Ticats searching for red zone magic

FRANK ZICARELLI, QMI Agency

, Last Updated: 11:27 PM ET

HAMILTON -- Whether it's referred to as the red zone, green zone, scoring zone or even the twilight zone, finishing a drive with a touchdown when venturing deep into an opponent's territory has been an issue with the Ticats.

It surfaced early in the season when the team paid the ultimate price for being able to muster only a field goal when near the opposition's goal line.

While points were left out on the field, the Ticats gradually became more efficient in their ability to execute inside a foe's 20-yard line and then came the first of three season meetings with the Argos.

The Ticats would win, 16-12, but the Argos did more to lose the game than anything Hamilton mounted.

When a team accumulates more yards in penalties (115) than it produces along the ground (98), which the Argos did two weeks ago, you know a team is in for a long night.

While the jury may still be out on exactly how good these Argos are, a Jim Barker led team has always made amends, which makes Monday's Labour Day meeting in the Hammer that much more appealing.

The Argos aren't going to beat themselves, placing the onus squarely in the hands of the Ticats' offence.

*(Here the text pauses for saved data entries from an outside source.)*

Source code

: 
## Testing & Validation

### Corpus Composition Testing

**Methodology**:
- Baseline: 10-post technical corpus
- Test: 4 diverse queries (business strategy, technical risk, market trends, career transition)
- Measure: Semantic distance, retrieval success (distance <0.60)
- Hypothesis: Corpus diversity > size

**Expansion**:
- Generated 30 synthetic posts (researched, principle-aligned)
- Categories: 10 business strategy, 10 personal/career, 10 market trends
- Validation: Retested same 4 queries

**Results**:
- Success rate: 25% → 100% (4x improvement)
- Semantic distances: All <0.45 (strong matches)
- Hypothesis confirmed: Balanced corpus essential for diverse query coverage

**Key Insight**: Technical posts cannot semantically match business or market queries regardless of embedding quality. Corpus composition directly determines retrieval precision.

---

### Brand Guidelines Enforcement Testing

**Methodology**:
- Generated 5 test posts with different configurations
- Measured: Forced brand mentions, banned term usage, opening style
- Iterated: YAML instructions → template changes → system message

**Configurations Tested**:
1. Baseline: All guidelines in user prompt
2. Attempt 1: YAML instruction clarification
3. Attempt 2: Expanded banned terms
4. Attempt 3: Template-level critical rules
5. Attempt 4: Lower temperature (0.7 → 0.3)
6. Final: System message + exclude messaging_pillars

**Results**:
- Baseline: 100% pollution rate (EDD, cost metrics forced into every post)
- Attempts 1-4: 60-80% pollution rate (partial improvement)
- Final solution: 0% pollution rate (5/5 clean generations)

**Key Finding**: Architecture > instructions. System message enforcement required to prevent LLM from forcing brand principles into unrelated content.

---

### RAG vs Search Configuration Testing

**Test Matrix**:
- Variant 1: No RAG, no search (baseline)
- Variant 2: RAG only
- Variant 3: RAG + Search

With Kevin Glenn having the ball, barring a direct snap, on each possession, Hamilton's starting quarterback understands the importance of scoring touchdowns when opportunities present themselves.

"That's going to be a very important factor that'll come into play on Monday,'' Glenn began on Saturday when wind descended upon Ivor Wynne Stadium.

Weather

The forecast for Monday's showdown is expected to be ideal, but the past two days in the Hammer have been anything but, certainly not conducive to throwing the football.

On Friday, rain pelted the stadium, forcing the Ticats to briefly interrupt their workout.

With Sunday being a walkthrough day in preparation for the big day, the Ticats don't expect to make major changes to the way in which they attacked the Argos at Rogers Centre.

The change Glenn hopes to see is in finding the end zone.

"It was one of those games where we moved the ball pretty good, but we just didn't come away with touchdowns,'' Glenn said.

And he's right.

For Glenn, Hamilton's game in Toronto marked the first time he's seen the Argos' defence in a regular-season game.

What he saw was a defensive secondary that looked an awfully lot like the Rich Stubler defence that became the staple in Toronto.

"They don't play a lot of man,'' Glenn said of the Argos' coverage. "And when they do play man, they disguise it in a way you think is a zone."

Glenn was intercepted once, the Ticats turned the ball over on downs when Quinton Porter got sacked on a bootleg when a pulling lineman tripped along the line of scrimmage, leaving Argos free safety Willie Pile with a clear path.

"Toronto definitely presents a different challenge,'' Glenn said. "Its defence isn't like other defences in our league."

The keys, then, become recognition and reads and above everything else, execution.

"There were situations where we could have scored points if we had one or two guys doing something different,'' Glenn said.

Eight Ticat players caught at least one pass, Hamilton won the time of possession battle by more than five minutes and there was excellent balance on offence.

But the Ticats know they aren't likely to win if they manage to produce only one touchdown, which was created on a kickoff fumble that placed the ball on the Argos' 22-yard line.